Task description
Only the pictures stay out; every record is to be quoted exactly.

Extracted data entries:

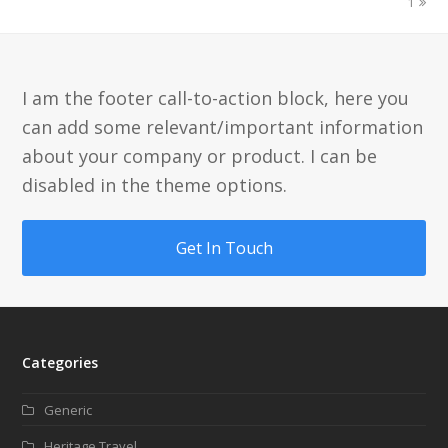
1
I am the footer call-to-action block, here you
can add some relevant/important information
about your company or product. I can be
disabled in the theme options.
Get In Touch
Categories
Generic
Heritage Travel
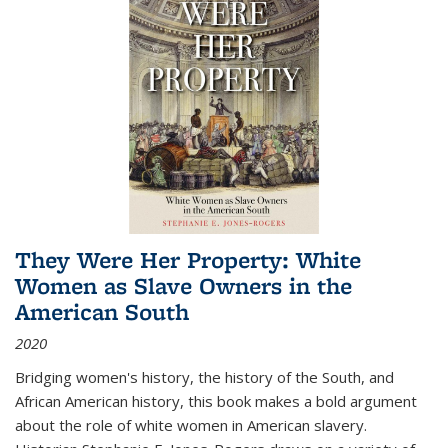
They Were Her Property: White
Women as Slave Owners in the
American South
2020
Bridging women's history, the history of the South, and
African American history, this book makes a bold argument
about the role of white women in American slavery.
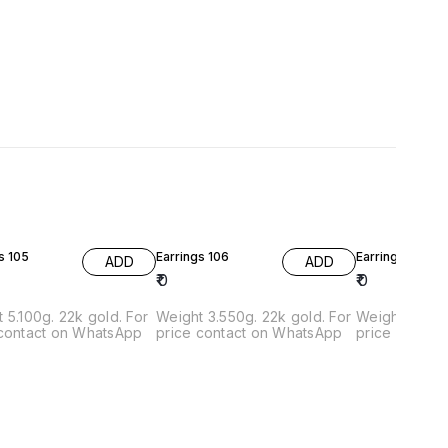
s 105
Earrings 106
Earrings 107
ADD
ADD
₹
0
₹
0
 5.100g. 22k gold. For
Weight 3.550g. 22k gold. For
Weight 107. 22k. Gold
 contact on WhatsApp
price contact on WhatsApp
price contac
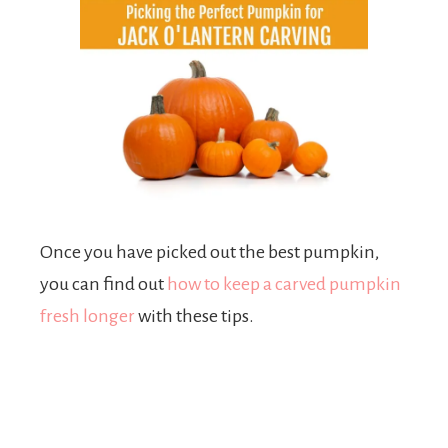
Once you have picked out the best pumpkin,
you can find out
how to keep a carved pumpkin
fresh longer
with these tips.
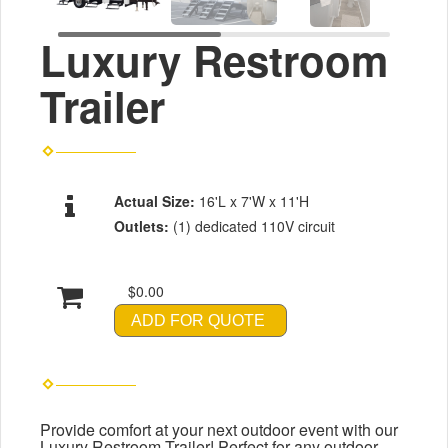
Luxury Restroom
Trailer
Actual Size:
16'L x 7'W x 11'H
Outlets:
(1) dedicated 110V circuit
$0.00
ADD FOR QUOTE
Provide comfort at your next outdoor event with our
Luxury Restroom Trailer! Perfect for any outdoor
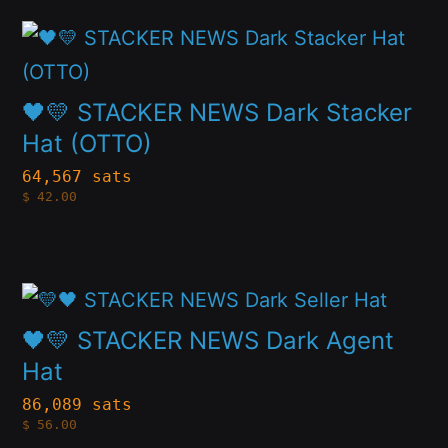
may
This
be
product
chosen
has
🖤💛 STACKER NEWS Dark Stacker
on
multiple
Hat (OTTO)
the
variants.
64,567 sats
product
$
42.00
The
page
options
may
This
be
product
🖤💛 STACKER NEWS Dark Agent
chosen
has
Hat
on
multiple
86,089 sats
the
$
56.00
variants.
product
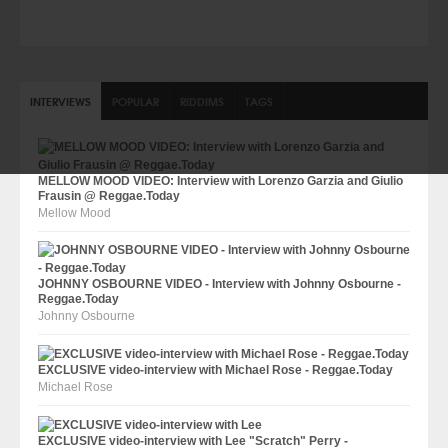
INTERVIEWS
POPULAR
RIDDIMS
TAGS
MELLOW MOOD VIDEO: Interview with Lorenzo Garzia and Giulio
Frausin @ Reggae.Today
Mellow Mood
JOHNNY OSBOURNE VIDEO - Interview with Johnny Osbourne -
Reggae.Today
Johnny Osbourne
EXCLUSIVE video-interview with Michael Rose - Reggae.Today
Michael Rose
EXCLUSIVE video-interview with Lee "Scratch" Perry -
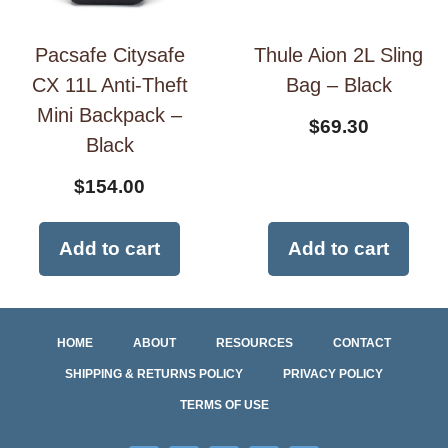
Pacsafe Citysafe
Thule Aion 2L Sling
CX 11L Anti-Theft
Bag – Black
Mini Backpack –
$
69.30
Black
$
154.00
Add to cart
Add to cart
HOME
ABOUT
RESOURCES
CONTACT
SHIPPING & RETURNS POLICY
PRIVACY POLICY
TERMS OF USE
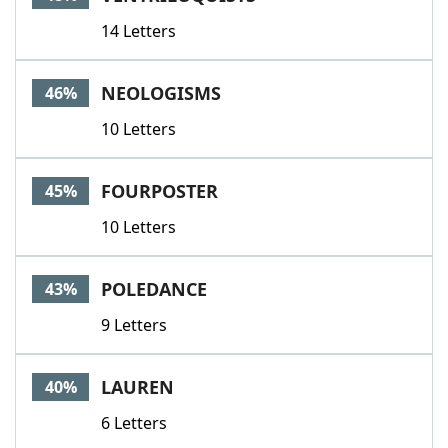
14 Letters
NEOLOGISMS
46%
10 Letters
FOURPOSTER
45%
10 Letters
POLEDANCE
43%
9 Letters
LAUREN
40%
6 Letters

Answer space
1
I am the footer call-to-action block, here you
can add some relevant/important information
about your company or product. I can be
disabled in the theme options.
Get In Touch
Categories
Generic
Heritage Travel
They Were Her Property: White
Women as Slave Owners in the
American South
2020
Bridging women's history, the history of the South, and
African American history, this book makes a bold argument
about the role of white women in American slavery.
s 105
Earrings 106
Earrings 107
ADD
ADD
₹
0
₹
0
 5.100g. 22k gold. For
Weight 3.550g. 22k gold. For
Weight 107. 22k. Gold
 contact on WhatsApp
price contact on WhatsApp
price contac
Once you have picked out the best pumpkin,
you can find out
how to keep a carved pumpkin
fresh longer
with these tips.
Luxury Restroom
Trailer
Actual Size:
16'L x 7'W x 11'H
Outlets:
(1) dedicated 110V circuit
$0.00
ADD FOR QUOTE
Provide comfort at your next outdoor event with our
Luxury Restroom Trailer! Perfect for any outdoor
may
This
be
product
chosen
has
🖤💛 STACKER NEWS Dark Stacker
on
multiple
Hat (OTTO)
the
variants.
64,567 sats
product
$
42.00
The
page
options
may
This
be
product
🖤💛 STACKER NEWS Dark Agent
chosen
has
Hat
on
multiple
86,089 sats
the
$
56.00
variants.
product
INTERVIEWS
POPULAR
RIDDIMS
TAGS
MELLOW MOOD VIDEO: Interview with Lorenzo Garzia and Giulio
Frausin @ Reggae.Today
Mellow Mood
JOHNNY OSBOURNE VIDEO - Interview with Johnny Osbourne -
Reggae.Today
Johnny Osbourne
EXCLUSIVE video-interview with Michael Rose - Reggae.Today
Michael Rose
EXCLUSIVE video-interview with Lee "Scratch" Perry -
Pacsafe Citysafe
Thule Aion 2L Sling
CX 11L Anti-Theft
Bag – Black
Mini Backpack –
$
69.30
Black
$
154.00
Add to cart
Add to cart
HOME
ABOUT
RESOURCES
CONTACT
SHIPPING & RETURNS POLICY
PRIVACY POLICY
TERMS OF USE
14 Letters
NEOLOGISMS
46%
10 Letters
FOURPOSTER
45%
10 Letters
POLEDANCE
43%
9 Letters
LAUREN
40%
6 Letters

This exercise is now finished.